§ **TRECHO SELECIONADO**
Os mais saudosos vão lembrar dos jogos em formato SWF disponíveis em sites como Emotioncard e Humortadela, que podiam ser jogados online ou baixados e executados diretamente na máquina (só de pensar em abrir um arquivo .exe no computador hoje já dá um frio na barriga).

O Flash surgiu para suprir uma demanda por conteúdo multimídia na Web, já que vídeo nativo no navegador demorou para se tornar realidade. Daí para as animações pirotécnicas do Eye4u e da onda de animações de abertura em sites tomou a rede.

Mas o que isso tem a ver com as fotos que eu tiro no meu smartphone?

Daqui alguns meses não conseguiremos mais acessar sites com conteúdo em Flash. E talvez esse conteúdo seja perdido e não será mais recuperado. Galerias virtuais, desenhos animados interativos e mais uma série de conteúdos desaparecerão para sempre se não foram redesenhados em outro formato (como HTML5/CSS/JavaScript por exemplo). Eu mesmo perdi diversas versões de portfólio de qualidade questionável porque foram desenvolvidos em Flash.

Já não é de hoje que os grandes especialistas vem nos alertando sobre cuidados com conteúdo digital. Em 2015 Vint Cerf, o pai da internet, alertou que se as pessoas quiserem ter acesso a suas fotos no futuro elas deveriam imprimi-las. Cerf diz que a Nasa enfrentou problemas para obter informações que estavam armazenadas em tipo de fita cassete. Se a Nasa passou por esse sufoco, imagine nós, simples usuários da rede?

§ **REGISTROS FORNECIDOS**

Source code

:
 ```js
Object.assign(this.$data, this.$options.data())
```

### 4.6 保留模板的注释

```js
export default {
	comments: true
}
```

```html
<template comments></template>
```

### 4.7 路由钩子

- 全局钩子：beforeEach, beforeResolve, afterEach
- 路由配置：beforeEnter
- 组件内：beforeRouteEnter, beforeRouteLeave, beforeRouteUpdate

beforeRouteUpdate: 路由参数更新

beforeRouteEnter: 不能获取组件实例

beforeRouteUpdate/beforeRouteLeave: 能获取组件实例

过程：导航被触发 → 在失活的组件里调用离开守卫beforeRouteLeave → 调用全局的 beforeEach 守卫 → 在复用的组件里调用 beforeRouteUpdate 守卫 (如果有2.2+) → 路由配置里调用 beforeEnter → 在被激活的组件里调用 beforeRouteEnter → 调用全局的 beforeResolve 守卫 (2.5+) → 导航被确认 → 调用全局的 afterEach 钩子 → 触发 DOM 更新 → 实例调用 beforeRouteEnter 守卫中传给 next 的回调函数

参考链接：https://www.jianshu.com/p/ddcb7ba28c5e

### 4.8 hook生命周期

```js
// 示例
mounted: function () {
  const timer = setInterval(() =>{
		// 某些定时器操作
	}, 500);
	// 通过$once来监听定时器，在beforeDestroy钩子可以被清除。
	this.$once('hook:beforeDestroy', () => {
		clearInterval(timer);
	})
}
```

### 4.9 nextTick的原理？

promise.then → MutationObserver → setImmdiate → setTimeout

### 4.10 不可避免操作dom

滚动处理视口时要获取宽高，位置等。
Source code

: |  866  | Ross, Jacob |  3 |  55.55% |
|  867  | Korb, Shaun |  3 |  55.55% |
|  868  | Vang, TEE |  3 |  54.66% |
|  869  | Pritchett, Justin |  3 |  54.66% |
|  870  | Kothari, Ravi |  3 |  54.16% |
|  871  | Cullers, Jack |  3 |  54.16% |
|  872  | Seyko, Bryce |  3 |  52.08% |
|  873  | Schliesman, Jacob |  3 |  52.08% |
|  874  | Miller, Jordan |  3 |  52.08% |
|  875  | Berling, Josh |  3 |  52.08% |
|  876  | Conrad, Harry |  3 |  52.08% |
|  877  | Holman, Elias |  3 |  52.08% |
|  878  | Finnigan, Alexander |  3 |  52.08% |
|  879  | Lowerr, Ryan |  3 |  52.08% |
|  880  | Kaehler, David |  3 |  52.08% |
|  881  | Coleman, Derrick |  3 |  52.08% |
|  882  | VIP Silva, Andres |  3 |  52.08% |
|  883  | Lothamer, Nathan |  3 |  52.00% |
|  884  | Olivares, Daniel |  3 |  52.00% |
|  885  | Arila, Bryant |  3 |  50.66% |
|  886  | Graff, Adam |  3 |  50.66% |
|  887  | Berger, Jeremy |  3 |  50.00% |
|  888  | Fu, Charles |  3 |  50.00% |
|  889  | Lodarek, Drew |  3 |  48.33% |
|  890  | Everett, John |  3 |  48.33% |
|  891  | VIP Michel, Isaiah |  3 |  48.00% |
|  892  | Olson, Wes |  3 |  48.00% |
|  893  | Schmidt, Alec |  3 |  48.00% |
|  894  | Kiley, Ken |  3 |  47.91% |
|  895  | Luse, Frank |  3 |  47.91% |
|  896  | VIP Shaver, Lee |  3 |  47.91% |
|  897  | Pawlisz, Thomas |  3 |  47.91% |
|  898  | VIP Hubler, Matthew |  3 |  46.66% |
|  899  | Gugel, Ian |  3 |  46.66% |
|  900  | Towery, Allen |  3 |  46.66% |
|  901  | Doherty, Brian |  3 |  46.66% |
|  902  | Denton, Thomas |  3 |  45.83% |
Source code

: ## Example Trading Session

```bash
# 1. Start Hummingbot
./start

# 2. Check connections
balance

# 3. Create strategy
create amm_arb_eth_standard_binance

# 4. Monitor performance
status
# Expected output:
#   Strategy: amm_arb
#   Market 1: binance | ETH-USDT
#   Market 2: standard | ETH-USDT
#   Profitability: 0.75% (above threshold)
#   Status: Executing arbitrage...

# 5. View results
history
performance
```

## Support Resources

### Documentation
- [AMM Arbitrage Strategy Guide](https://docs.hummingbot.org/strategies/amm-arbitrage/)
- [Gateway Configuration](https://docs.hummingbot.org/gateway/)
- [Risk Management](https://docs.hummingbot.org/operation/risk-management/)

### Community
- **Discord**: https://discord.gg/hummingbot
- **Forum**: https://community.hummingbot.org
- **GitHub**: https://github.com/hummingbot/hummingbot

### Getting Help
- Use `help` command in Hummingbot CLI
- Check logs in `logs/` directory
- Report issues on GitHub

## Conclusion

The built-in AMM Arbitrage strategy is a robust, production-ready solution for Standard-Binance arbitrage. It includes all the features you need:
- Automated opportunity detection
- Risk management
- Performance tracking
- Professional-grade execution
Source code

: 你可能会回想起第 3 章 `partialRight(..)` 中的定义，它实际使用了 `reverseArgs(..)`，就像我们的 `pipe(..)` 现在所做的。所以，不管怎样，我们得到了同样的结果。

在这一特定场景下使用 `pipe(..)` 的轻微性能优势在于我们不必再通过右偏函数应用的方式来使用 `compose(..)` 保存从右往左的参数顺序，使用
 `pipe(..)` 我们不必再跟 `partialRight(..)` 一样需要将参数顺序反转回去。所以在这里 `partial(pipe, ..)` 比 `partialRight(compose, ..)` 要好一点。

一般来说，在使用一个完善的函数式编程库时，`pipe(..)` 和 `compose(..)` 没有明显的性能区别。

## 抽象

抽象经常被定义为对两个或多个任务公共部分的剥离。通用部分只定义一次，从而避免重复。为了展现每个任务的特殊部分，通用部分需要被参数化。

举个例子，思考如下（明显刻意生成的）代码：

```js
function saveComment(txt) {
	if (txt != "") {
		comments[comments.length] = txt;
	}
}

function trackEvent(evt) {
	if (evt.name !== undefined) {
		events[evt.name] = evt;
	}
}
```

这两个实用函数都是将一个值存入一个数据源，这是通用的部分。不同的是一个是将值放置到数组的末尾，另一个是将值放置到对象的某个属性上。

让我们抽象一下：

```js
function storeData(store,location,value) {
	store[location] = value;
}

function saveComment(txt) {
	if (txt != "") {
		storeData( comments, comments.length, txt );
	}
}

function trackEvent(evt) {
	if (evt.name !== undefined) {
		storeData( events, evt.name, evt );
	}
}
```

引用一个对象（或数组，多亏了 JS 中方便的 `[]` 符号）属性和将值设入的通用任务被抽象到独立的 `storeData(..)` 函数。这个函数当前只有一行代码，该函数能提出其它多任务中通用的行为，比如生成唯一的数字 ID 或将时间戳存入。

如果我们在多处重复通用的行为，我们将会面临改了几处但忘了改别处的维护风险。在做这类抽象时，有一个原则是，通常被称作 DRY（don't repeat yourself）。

§ **REQUISITOS DAS TAREFAS**
1) No trecho sobre o fim do Flash, reproduza a parte que começa em "O Flash surgiu" e termina em "desenvolvidos em Flash.", trocando "Flash" por "Shockwave".
2) Escreva a continuação do trecho sobre o fim do Flash, começando logo após a última frase apresentada.

§ **RESPOSTAS POR TAREFA**
1)
O Shockwave surgiu para suprir uma demanda por conteúdo multimídia na Web, já que vídeo nativo no navegador demorou para se tornar realidade. Daí para as animações pirotécnicas do Eye4u e da onda de animações de abertura em sites tomou a rede.

Mas o que isso tem a ver com as fotos que eu tiro no meu smartphone?

Daqui alguns meses não conseguiremos mais acessar sites com conteúdo em Shockwave. E talvez esse conteúdo seja perdido e não será mais recuperado. Galerias virtuais, desenhos animados interativos e mais uma série de conteúdos desaparecerão para sempre se não foram redesenhados em outro formato (como HTML5/CSS/JavaScript por exemplo). Eu mesmo perdi diversas versões de portfólio de qualidade questionável porque foram desenvolvidos em Shockwave.

2)
Posso listar aqui ainda a questão das músicas. Tínhamos discos de vinil e fitas cassetes que ainda são possíveis de serem ouvidas devido ao cuidado e o interesse de um pequeno grupo de pessoas. Podemos até incluir o CD nessa lista, pois hoje nem todos os computadores tem um drive para isso. Sabemos que boa parte das músicas já estão online, mas aquela gravação rara do show do Roberto Carlos pode estar em decomposição em algum armário empoeirado.

Outro bom exemplo é a descontinuidade de software. Quem trabalhou com editoração sabe o quanto os softwares PageMaker e QuarkXpress foram utilizados antes de serem substituídos pelo InDesign. Hoje ainda dá para converter alguns desses arquivos no InDesign, mas até quando?

Voltando ao nosso problema, isso pode acontecer porque não sabemos se no futuro teremos hardware ou software para abrir arquivos de fotos. Vai depender de toda uma indústria que tenha interesse em manter o suporte a esses formatos.

Ah, mas hoje as fotos, vídeos e música estão online. Bom, lembre-se que não temos controle de redes sociais e que a qualquer momento elas podem desaparecer. Você lembra que o Brasil era o país com mais usuários no Orkut? Se você não salvou suas fotos que estavam lá, elas agora estão perdidas.

A grande diferença do Flash com as fotos em JPG e PNG é que o primeiro é um formato proprietário, enquanto que os formatos de imagem são abertos.

E isso não se resume somente a fotos. Pense que daqui uns bons anos podemos não conseguir mais abrir arquivos em formato texto, seja em Word ou PDF. O uso de formatos abertos possibilita que possamos reaproveitar esse conteúdo. O HTML é um bom exemplo. Extrair o conteúdo de um arquivo HTML é algo simples e que pode ser facilmente levado para outro tipo de mídia.

Já existem iniciativas incríveis para preservar o conteúdo digital. O Web Archive é um ótimo exemplo que armazena o histórico dos sites da Web (dá para saber como era o site do UOL no final dos anos 90, por exemplo). Mas esse serviço vai além. Eles tem uma área para armazenar na Web jogos antigos, que só rodavam em MS-DOS, como Prince of Percia e Stunts de 1990.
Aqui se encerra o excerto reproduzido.